The OECD's new tax rules reshape shipping, imposing a 15% minimum tax while offering specific exemptions for maritime operations.
The OECD does not directly tax its members but sets international standards that countries adopt into domestic law. Its Pillar Two Global Anti-Base Erosion rules, effective in 2026, impose a 15 percent minimum tax on multinationals with revenues above EUR750 million, reported AI's Copilot.
Shipping companies benefit from a carve-out under Article 3.3 for Qualified International Shipping Income and Qualified Ancillary International Shipping Income.
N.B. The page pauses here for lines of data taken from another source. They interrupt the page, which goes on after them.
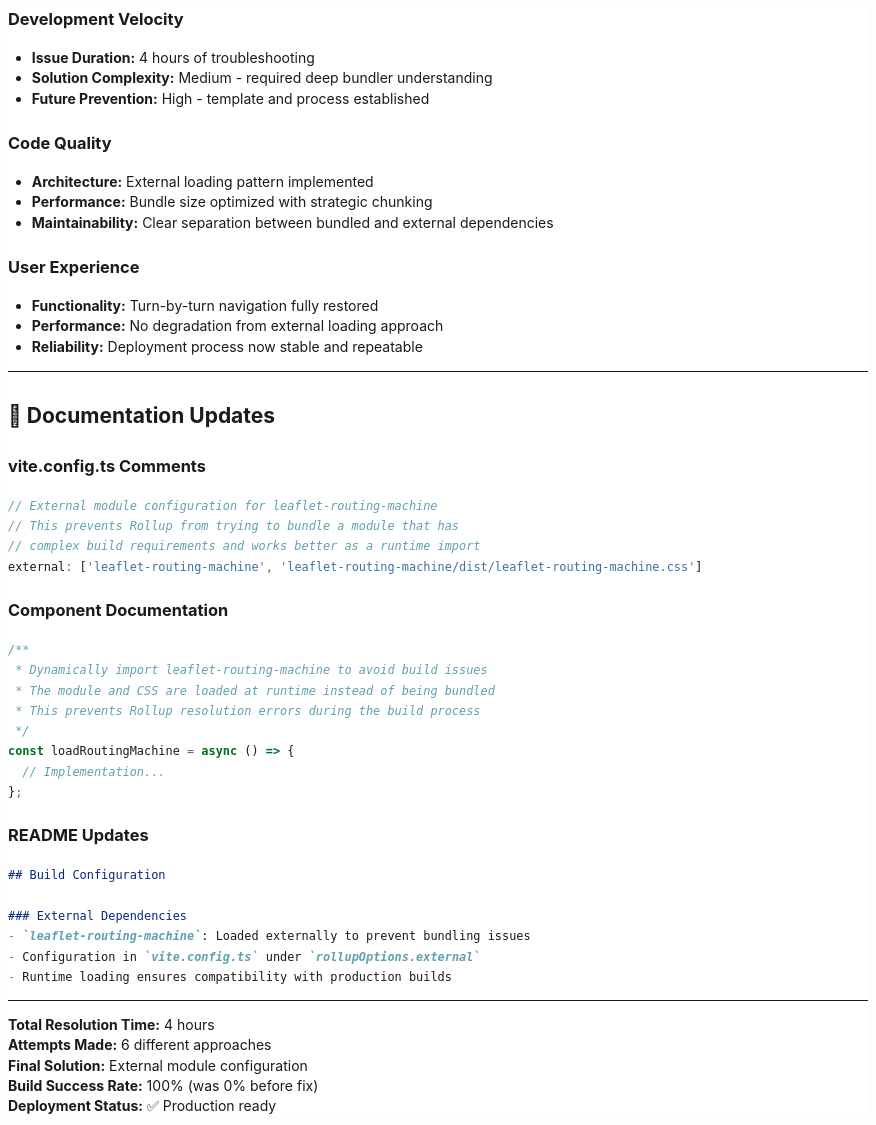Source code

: ### Development Velocity
- **Issue Duration:** 4 hours of troubleshooting  
- **Solution Complexity:** Medium - required deep bundler understanding
- **Future Prevention:** High - template and process established

### Code Quality
- **Architecture:** External loading pattern implemented
- **Performance:** Bundle size optimized with strategic chunking
- **Maintainability:** Clear separation between bundled and external dependencies

### User Experience  
- **Functionality:** Turn-by-turn navigation fully restored
- **Performance:** No degradation from external loading approach
- **Reliability:** Deployment process now stable and repeatable

---

## 📝 Documentation Updates

### vite.config.ts Comments
```typescript
// External module configuration for leaflet-routing-machine
// This prevents Rollup from trying to bundle a module that has
// complex build requirements and works better as a runtime import
external: ['leaflet-routing-machine', 'leaflet-routing-machine/dist/leaflet-routing-machine.css']
```

### Component Documentation
```typescript
/**
 * Dynamically import leaflet-routing-machine to avoid build issues
 * The module and CSS are loaded at runtime instead of being bundled
 * This prevents Rollup resolution errors during the build process
 */
const loadRoutingMachine = async () => {
  // Implementation...
};
```

### README Updates
```markdown
## Build Configuration

### External Dependencies
- `leaflet-routing-machine`: Loaded externally to prevent bundling issues
- Configuration in `vite.config.ts` under `rollupOptions.external`
- Runtime loading ensures compatibility with production builds
```

---

**Total Resolution Time:** 4 hours  
**Attempts Made:** 6 different approaches  
**Final Solution:** External module configuration  
**Build Success Rate:** 100% (was 0% before fix)  
**Deployment Status:** ✅ Production ready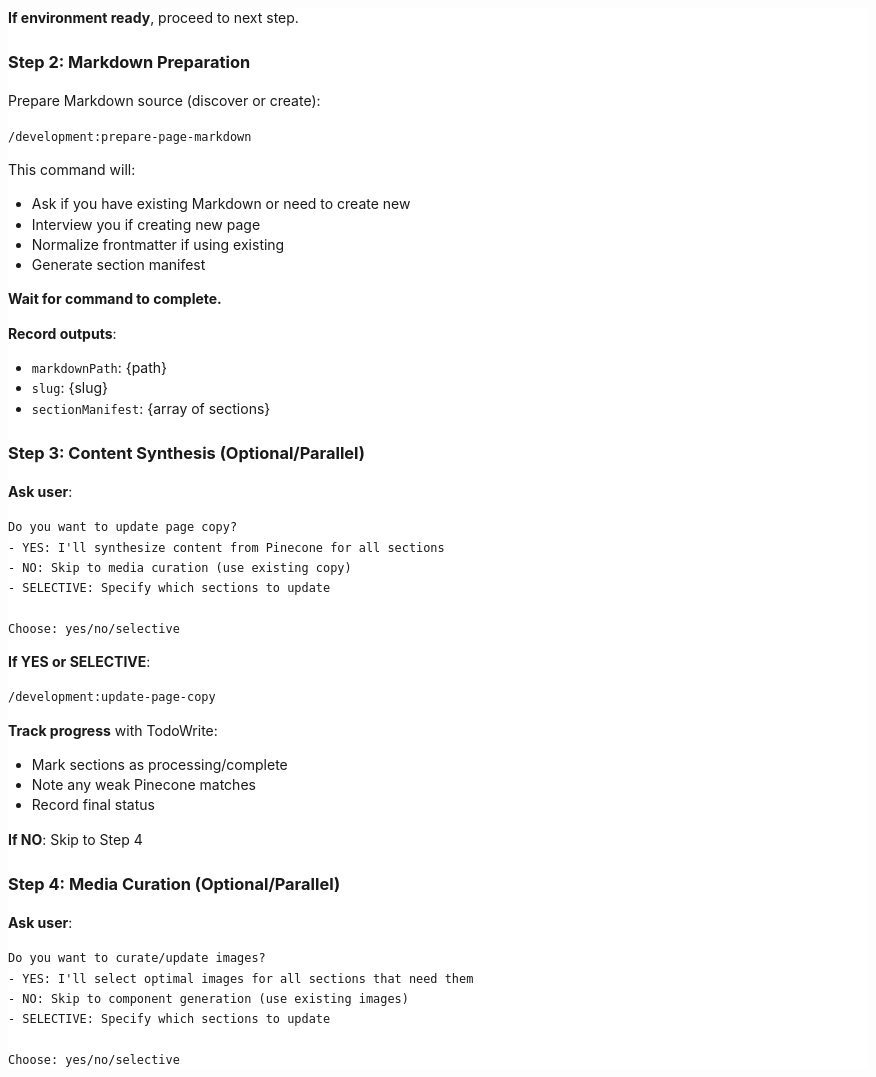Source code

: **If environment ready**, proceed to next step.

### Step 2: Markdown Preparation

Prepare Markdown source (discover or create):

```
/development:prepare-page-markdown
```

This command will:
- Ask if you have existing Markdown or need to create new
- Interview you if creating new page
- Normalize frontmatter if using existing
- Generate section manifest

**Wait for command to complete.**

**Record outputs**:
- `markdownPath`: {path}
- `slug`: {slug}
- `sectionManifest`: {array of sections}

### Step 3: Content Synthesis (Optional/Parallel)

**Ask user**:
```
Do you want to update page copy?
- YES: I'll synthesize content from Pinecone for all sections
- NO: Skip to media curation (use existing copy)
- SELECTIVE: Specify which sections to update

Choose: yes/no/selective
```

**If YES or SELECTIVE**:

```
/development:update-page-copy
```

**Track progress** with TodoWrite:
- Mark sections as processing/complete
- Note any weak Pinecone matches
- Record final status

**If NO**: Skip to Step 4

### Step 4: Media Curation (Optional/Parallel)

**Ask user**:
```
Do you want to curate/update images?
- YES: I'll select optimal images for all sections that need them
- NO: Skip to component generation (use existing images)
- SELECTIVE: Specify which sections to update

Choose: yes/no/selective
```
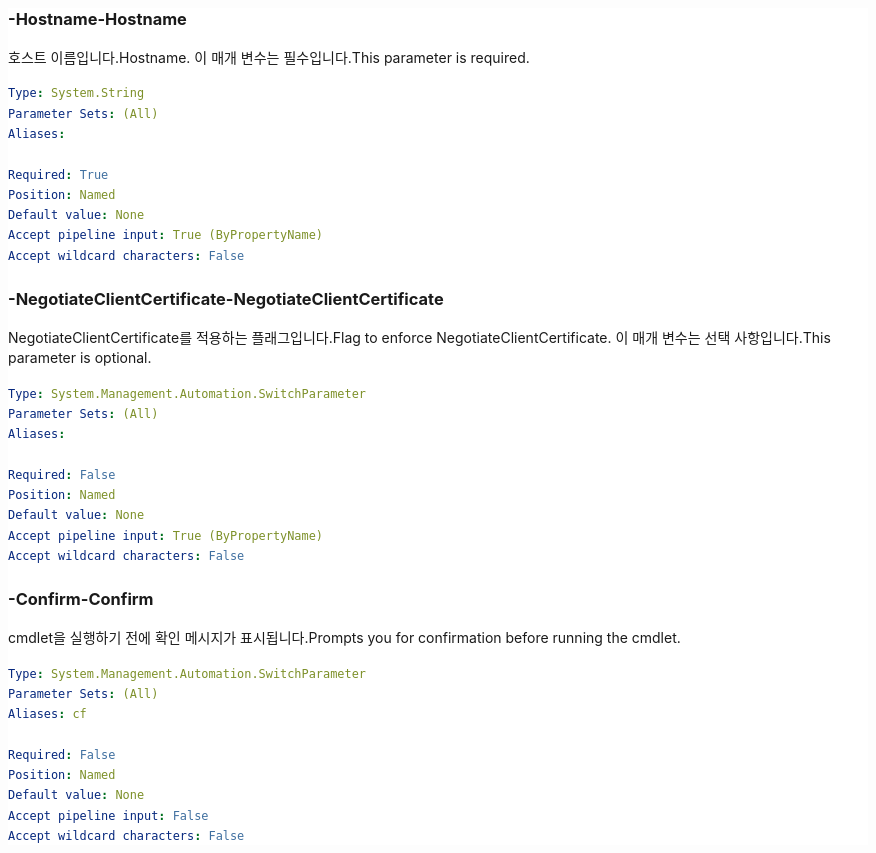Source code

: ### <span data-ttu-id="35cc6-125">-Hostname</span><span class="sxs-lookup"><span data-stu-id="35cc6-125">-Hostname</span></span>
<span data-ttu-id="35cc6-126">호스트 이름입니다.</span><span class="sxs-lookup"><span data-stu-id="35cc6-126">Hostname.</span></span>
<span data-ttu-id="35cc6-127">이 매개 변수는 필수입니다.</span><span class="sxs-lookup"><span data-stu-id="35cc6-127">This parameter is required.</span></span>

```yaml
Type: System.String
Parameter Sets: (All)
Aliases:

Required: True
Position: Named
Default value: None
Accept pipeline input: True (ByPropertyName)
Accept wildcard characters: False
```

### <span data-ttu-id="35cc6-128">-NegotiateClientCertificate</span><span class="sxs-lookup"><span data-stu-id="35cc6-128">-NegotiateClientCertificate</span></span>
<span data-ttu-id="35cc6-129">NegotiateClientCertificate를 적용하는 플래그입니다.</span><span class="sxs-lookup"><span data-stu-id="35cc6-129">Flag to enforce NegotiateClientCertificate.</span></span>
<span data-ttu-id="35cc6-130">이 매개 변수는 선택 사항입니다.</span><span class="sxs-lookup"><span data-stu-id="35cc6-130">This parameter is optional.</span></span>

```yaml
Type: System.Management.Automation.SwitchParameter
Parameter Sets: (All)
Aliases:

Required: False
Position: Named
Default value: None
Accept pipeline input: True (ByPropertyName)
Accept wildcard characters: False
```

### <span data-ttu-id="35cc6-131">-Confirm</span><span class="sxs-lookup"><span data-stu-id="35cc6-131">-Confirm</span></span>
<span data-ttu-id="35cc6-132">cmdlet을 실행하기 전에 확인 메시지가 표시됩니다.</span><span class="sxs-lookup"><span data-stu-id="35cc6-132">Prompts you for confirmation before running the cmdlet.</span></span>

```yaml
Type: System.Management.Automation.SwitchParameter
Parameter Sets: (All)
Aliases: cf

Required: False
Position: Named
Default value: None
Accept pipeline input: False
Accept wildcard characters: False
```
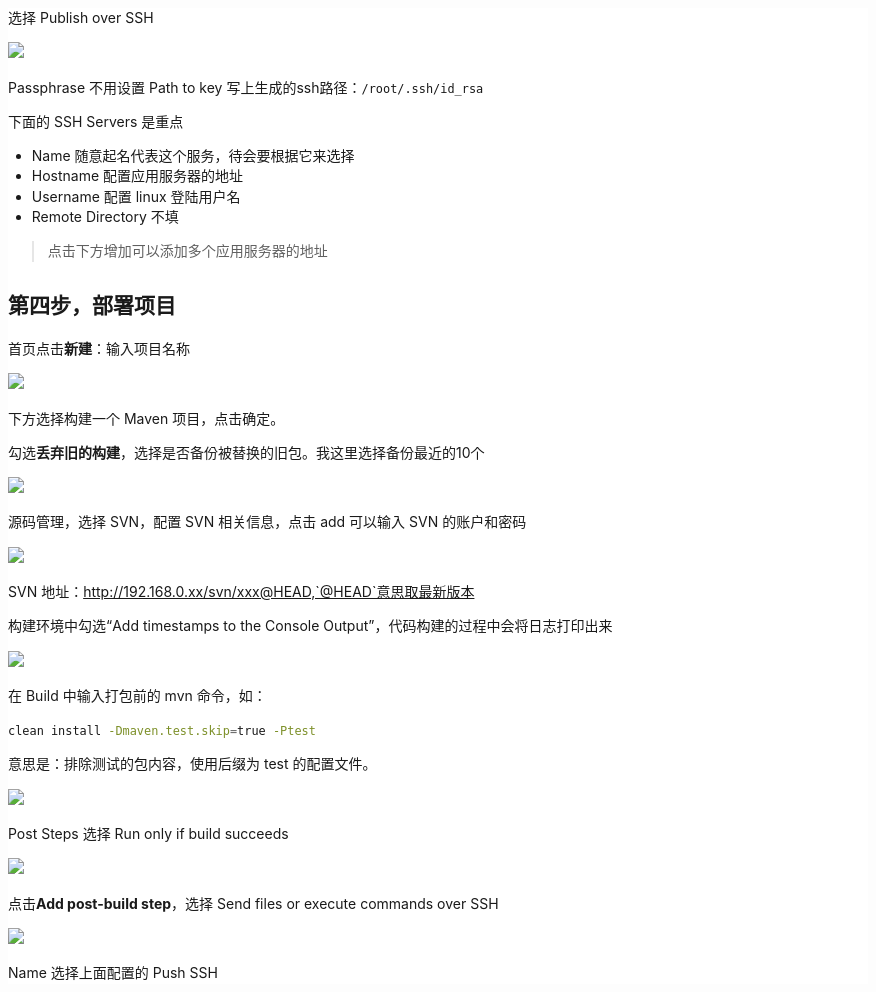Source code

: 选择 Publish over SSH

![](http://favorites.ren/assets/images/2017/jenkins/9.png)

Passphrase 不用设置
Path to key 写上生成的ssh路径：`/root/.ssh/id_rsa`

下面的 SSH Servers 是重点

- Name 随意起名代表这个服务，待会要根据它来选择
- Hostname 配置应用服务器的地址
- Username 配置 linux 登陆用户名
- Remote Directory 不填

> 点击下方增加可以添加多个应用服务器的地址

## 第四步，部署项目 

首页点击**新建**：输入项目名称

![](http://favorites.ren/assets/images/2017/jenkins/10.png)

下方选择构建一个 Maven 项目，点击确定。

勾选**丢弃旧的构建**，选择是否备份被替换的旧包。我这里选择备份最近的10个

![](http://favorites.ren/assets/images/2017/jenkins/12.png)

源码管理，选择 SVN，配置 SVN 相关信息，点击 add 可以输入 SVN 的账户和密码

![](http://favorites.ren/assets/images/2017/jenkins/11.png)

SVN  地址：http://192.168.0.xx/svn/xxx@HEAD,`@HEAD`意思取最新版本

构建环境中勾选“Add timestamps to the Console Output”，代码构建的过程中会将日志打印出来

![](http://favorites.ren/assets/images/2017/jenkins/13.png)

在 Build 中输入打包前的 mvn 命令，如：

``` sh
clean install -Dmaven.test.skip=true -Ptest
```

意思是：排除测试的包内容，使用后缀为 test 的配置文件。

![](http://favorites.ren/assets/images/2017/jenkins/14.png)

Post Steps 选择 Run only if build succeeds 

![](http://favorites.ren/assets/images/2017/jenkins/15.png)

点击**Add post-build step**，选择 Send files or execute commands over SSH

![](http://favorites.ren/assets/images/2017/jenkins/16.png)

Name 选择上面配置的 Push SSH
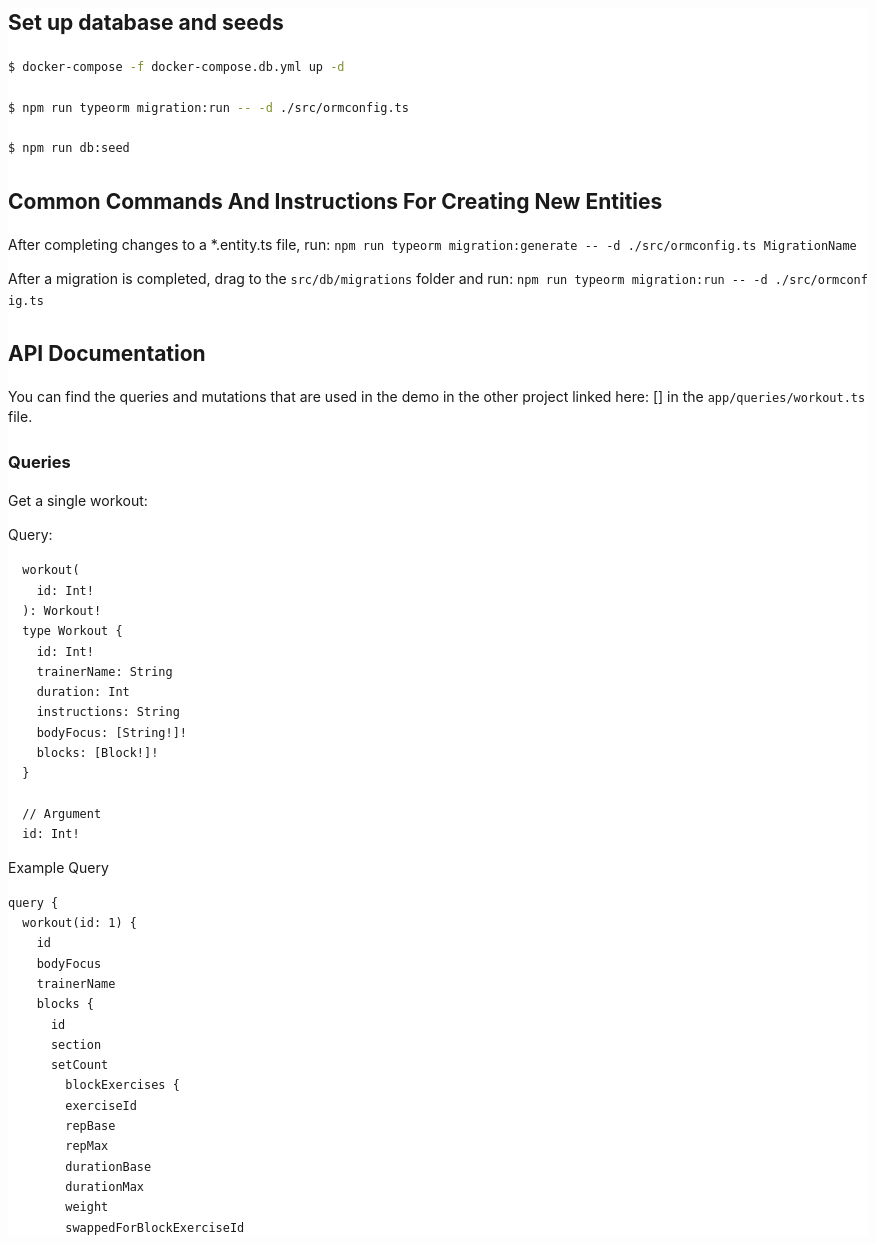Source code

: ## Set up database and seeds

```bash
$ docker-compose -f docker-compose.db.yml up -d

$ npm run typeorm migration:run -- -d ./src/ormconfig.ts 

$ npm run db:seed  
```

## Common Commands And Instructions For Creating New Entities

After completing changes to a *.entity.ts file, run:
`npm run typeorm migration:generate -- -d ./src/ormconfig.ts MigrationName`

After a migration is completed, drag to the `src/db/migrations` folder and run:
`npm run typeorm migration:run -- -d ./src/ormconfig.ts`

## API Documentation

You can find the queries and mutations that are used in the demo in the other project linked here: [] in the `app/queries/workout.ts` file.

### Queries

Get a single workout:

Query:
```gql
  workout(
    id: Int!
  ): Workout!
  type Workout {
    id: Int!
    trainerName: String
    duration: Int
    instructions: String
    bodyFocus: [String!]!
    blocks: [Block!]!
  }

  // Argument
  id: Int!
```

Example Query
```gql
query {
  workout(id: 1) {
    id
    bodyFocus
    trainerName
    blocks {
      id
      section
      setCount
     	blockExercises {
        exerciseId
        repBase
        repMax
        durationBase
        durationMax
        weight
        swappedForBlockExerciseId
```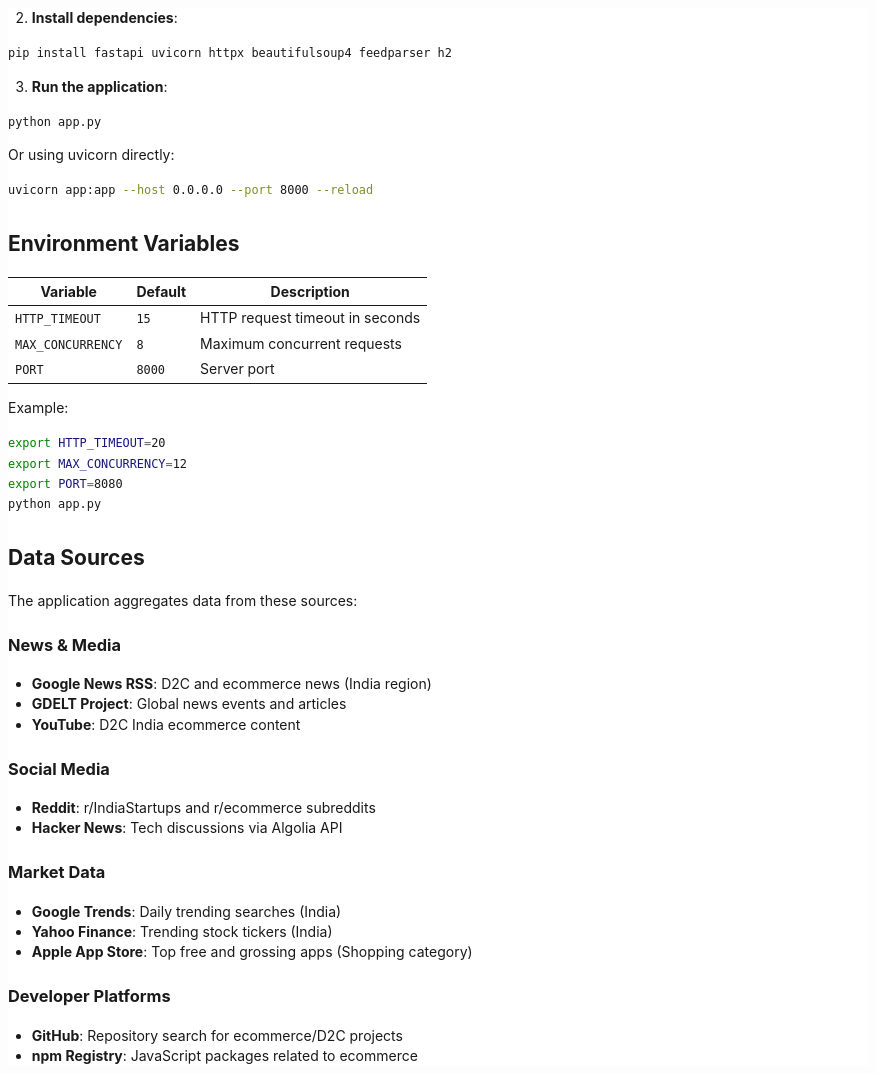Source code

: 2. **Install dependencies**:
```bash
pip install fastapi uvicorn httpx beautifulsoup4 feedparser h2
```

3. **Run the application**:
```bash
python app.py
```

Or using uvicorn directly:
```bash
uvicorn app:app --host 0.0.0.0 --port 8000 --reload
```

## Environment Variables

| Variable | Default | Description |
|----------|---------|-------------|
| `HTTP_TIMEOUT` | `15` | HTTP request timeout in seconds |
| `MAX_CONCURRENCY` | `8` | Maximum concurrent requests |
| `PORT` | `8000` | Server port |

Example:
```bash
export HTTP_TIMEOUT=20
export MAX_CONCURRENCY=12
export PORT=8080
python app.py
```

## Data Sources

The application aggregates data from these sources:

### News & Media
- **Google News RSS**: D2C and ecommerce news (India region)
- **GDELT Project**: Global news events and articles
- **YouTube**: D2C India ecommerce content

### Social Media
- **Reddit**: r/IndiaStartups and r/ecommerce subreddits
- **Hacker News**: Tech discussions via Algolia API

### Market Data
- **Google Trends**: Daily trending searches (India)
- **Yahoo Finance**: Trending stock tickers (India)
- **Apple App Store**: Top free and grossing apps (Shopping category)

### Developer Platforms
- **GitHub**: Repository search for ecommerce/D2C projects
- **npm Registry**: JavaScript packages related to ecommerce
This exemption recognizes the global nature of maritime operations but comes with strict conditions.
To qualify, firms must prove that strategic management decisions, such as capital expenditure, ship pooling, and contract awards, are genuinely made in the jurisdiction where the entity is based. Ancillary income exclusions are tightly limited, requiring segregation of slot charter revenues from inland transport earnings.
Despite the carve-out, shipping multinationals must file comprehensive GloBE Information Returns. Compliance steps include demonstrating local management presence, tracking ancillary income to ensure it remains within thresholds, and adapting to new simplified effective tax rate safe harbors introduced in 2026.
Industry experts warn that without proactive planning, companies risk top-up taxes on non-qualifying bareboat charters and inland operations. Logistics executives are urged to update contracts, strengthen reporting systems, and ensure operational protocols reflect the OECD framework.